Style is Substance: How to Catch a Fashion Wave: "Can food be a fashion item?" Fedigan asked, noting that this theme explores whether the industry can make stores and brands more attractive to consumers. Among the speakers will be Luc Vandevelde, chairman and CEO, Marks & Spencer, U.K.
The Pyramid of Leadership: "How do you get bright young people to work for you?" asked Fedigan. "This is an opportunity for retail to reassert itself." This theme explores the issues of attracting talent of all kinds. Michel-Edouard Leclerc, co-president, Association des Centres Distributeurs, Leclerc, France, will speak on "Attracting and Retaining Independent Entrepreneurs."
The Confidence Factor: "Accountability is probably the most important issue of all," Fedigan asserted. "There's a responsibility to stakeholders, customers and employers." Among sessions in Prague related to that theme, Cees van der Hoeven, president and CEO, Ahold, the Netherlands, will speak on "Social Accountability -- Maintaining Confidence in Food in the 21st Century." Also, John Menzer, president and CEO, Wal-Mart International, will address "Managing Investor Confidence in a Global Retailer."
Many of the issues raised at the summit will have long-term impact, and will likely be revisited at next year's event, which will be held in Atlanta. Planning for that forum has begun and is focusing on issues including accountability and market definition. On the latter theme, Fedigan explained, "Government agencies are restricting companies in growing their market shares. Is there a need for someone to be asking how they measure market share? Why is our retail sector being treated differently than, say, oil companies?"

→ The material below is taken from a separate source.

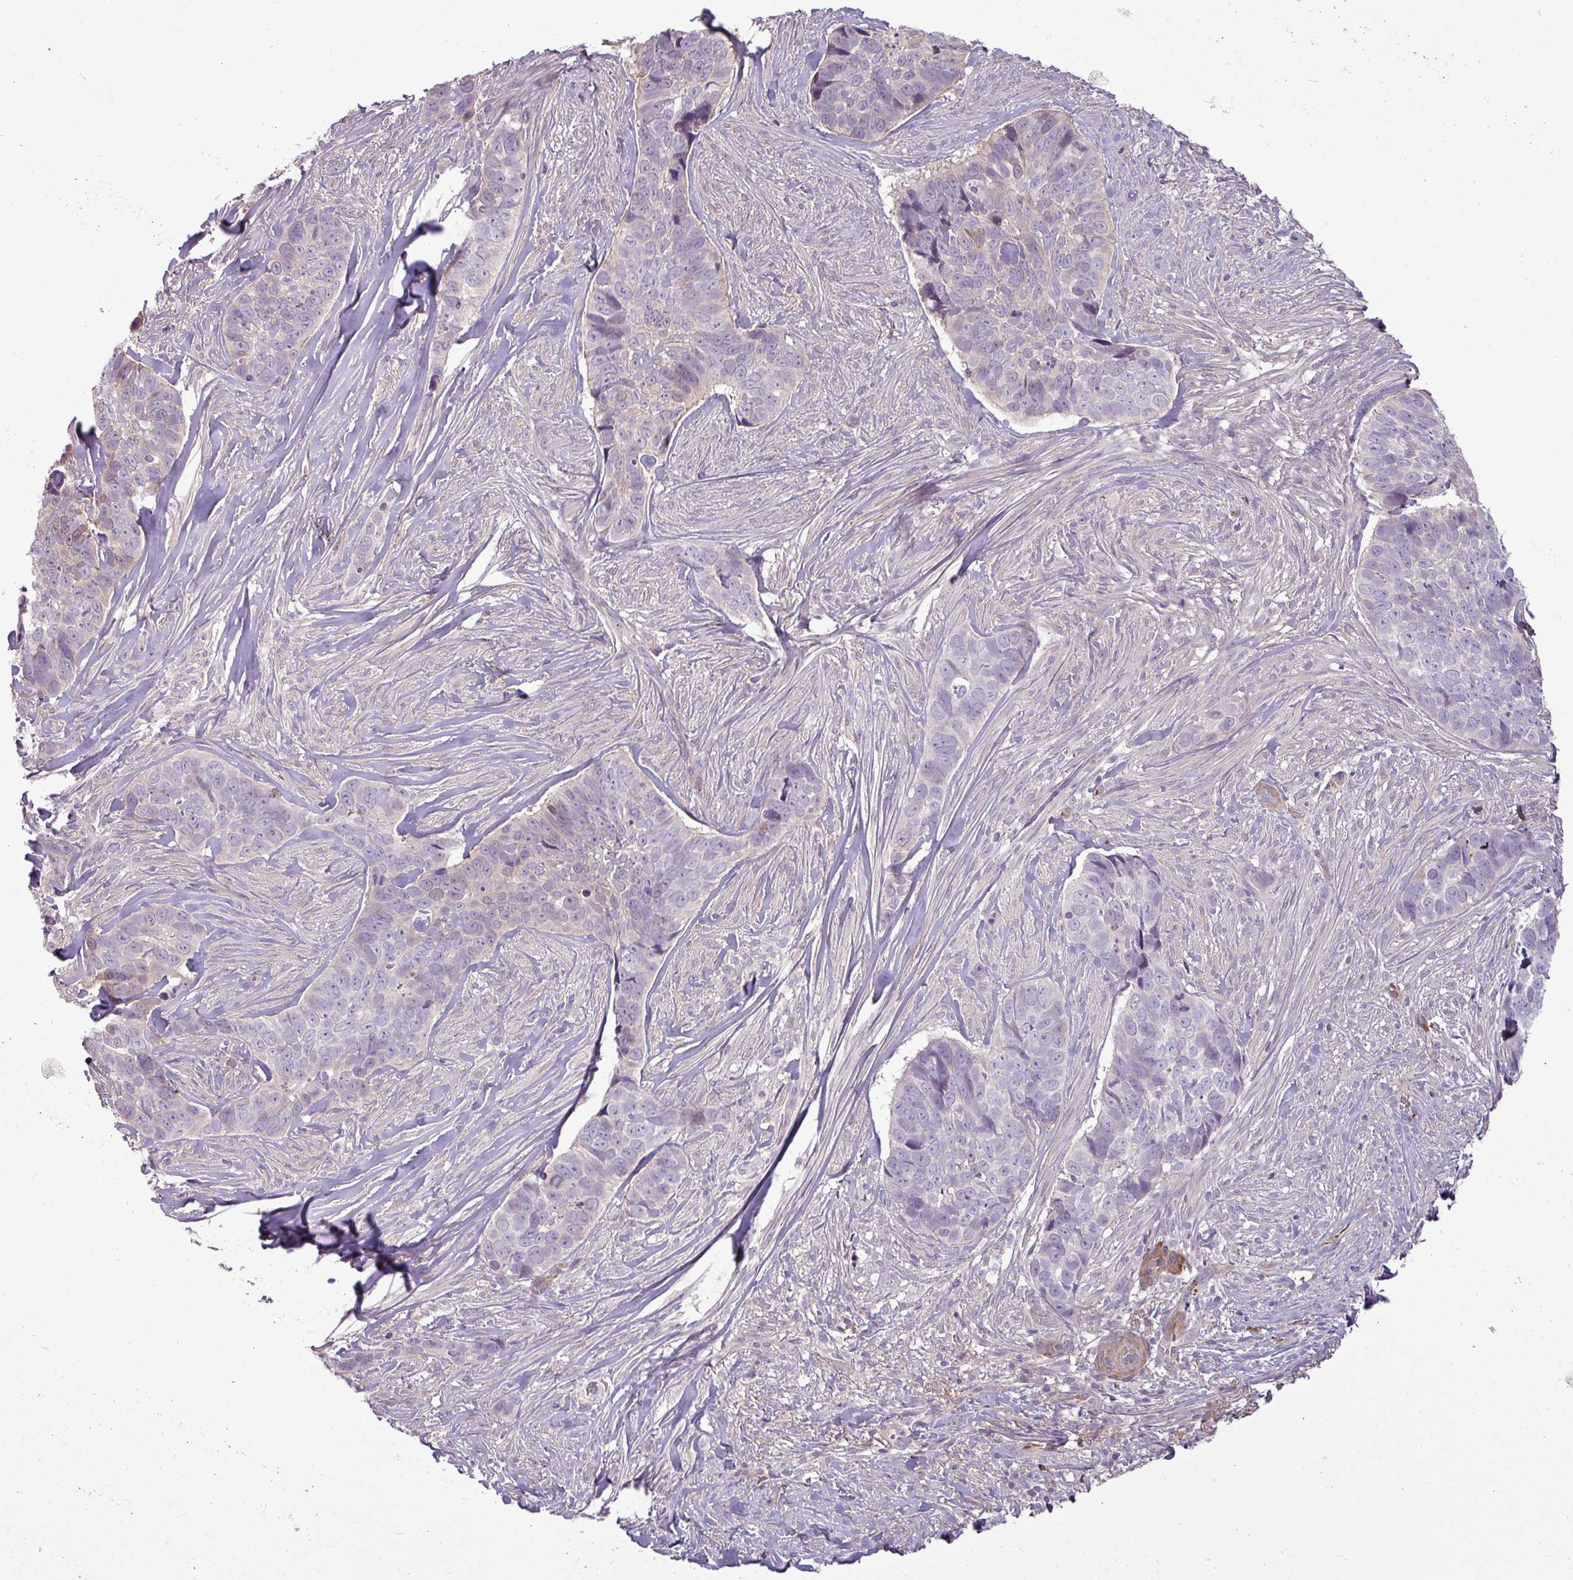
{"staining": {"intensity": "negative", "quantity": "none", "location": "none"}, "tissue": "skin cancer", "cell_type": "Tumor cells", "image_type": "cancer", "snomed": [{"axis": "morphology", "description": "Basal cell carcinoma"}, {"axis": "topography", "description": "Skin"}], "caption": "A photomicrograph of human skin basal cell carcinoma is negative for staining in tumor cells.", "gene": "C4B", "patient": {"sex": "female", "age": 82}}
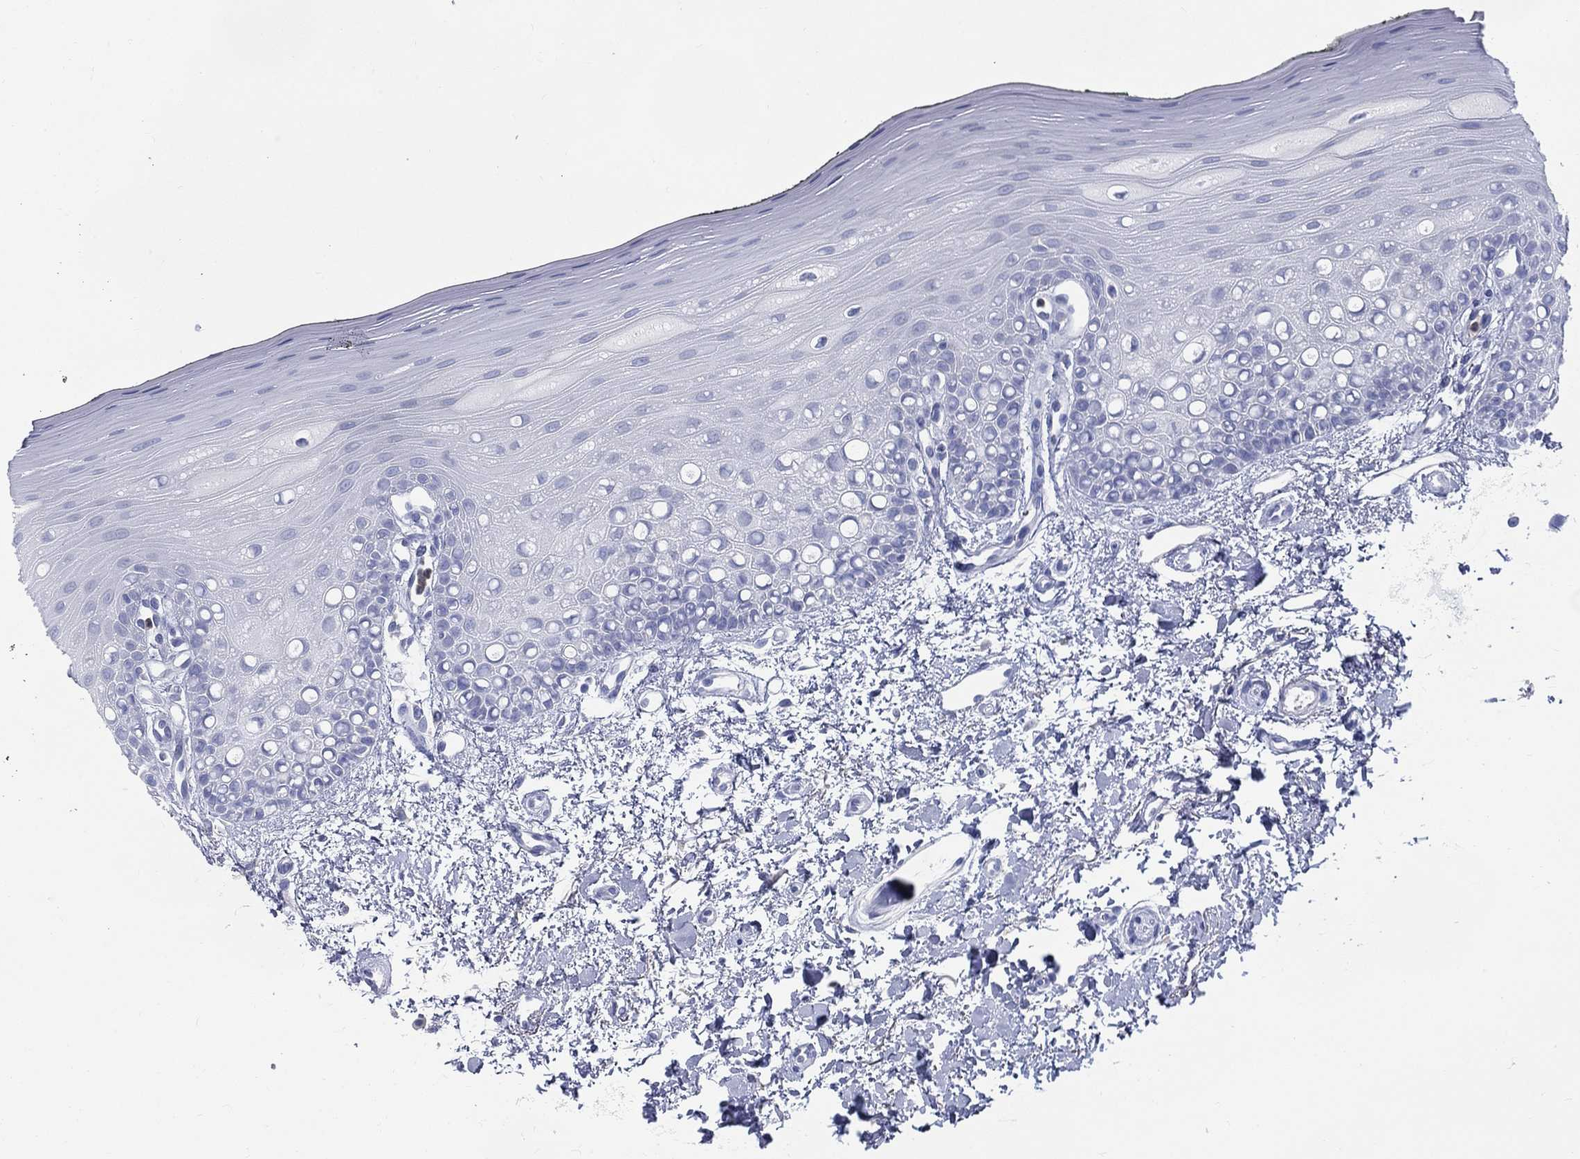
{"staining": {"intensity": "negative", "quantity": "none", "location": "none"}, "tissue": "oral mucosa", "cell_type": "Squamous epithelial cells", "image_type": "normal", "snomed": [{"axis": "morphology", "description": "Normal tissue, NOS"}, {"axis": "topography", "description": "Oral tissue"}], "caption": "Micrograph shows no significant protein staining in squamous epithelial cells of normal oral mucosa.", "gene": "DEFB121", "patient": {"sex": "female", "age": 78}}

As he discussed summit agendas, Fedigan turned to CIES' organizational agenda, which he said has been streamlined. "We don't have 50 things on our agenda anymore," he said. "We're trying to align ourselves with just a few priority areas and get our ducks in a row."
Also streamlined is the organization's dues structure. CIES used to have multiple membership categories, such as national, international, regional, etc. But now all operators fall under international membership, a recognition that CIES has truly become an international organization.
As an international player, CIES supports efforts to make the transition to the Euro currency easier for retailers. The big change for consumers will take effect Jan. 1, 2002, often dubbed E-Day. That is when Euro currency and notes will be introduced in the participating countries, beginning a period of a couple of months for phasing in the Euro and phasing out the old national currencies.
A potentially large problem is that many retailers will be unprepared to make change and deal with customer transactions, Fedigan said. That's because the European Central Bank refuses to distribute notes until Jan. 1, giving companies and consumers little opportunity to acclimate before the new program takes effect, he explained. Further complicating matters is that on Jan. 1 banks are closed in most European countries.
"Small retailers in particular will suffer," he said. "Y2K was an IT issue, but this is a business issue."
He pointed out that Euro coins, which are the responsibility of national mints, will be available for distribution a few weeks before E-Day in most countries. That move that will enable consumers to have the new coins even though they can't use them yet. CIES advocates the same procedure to be followed for notes.
Fedigan is nothing but optimistic, however, on the overall concept of the Euro. "It's a positive thing," he stressed. "It's the most important development in Europe for a long time. If handled properly, it's a business opportunity for large multinationals. It facilitates business and creates confidence."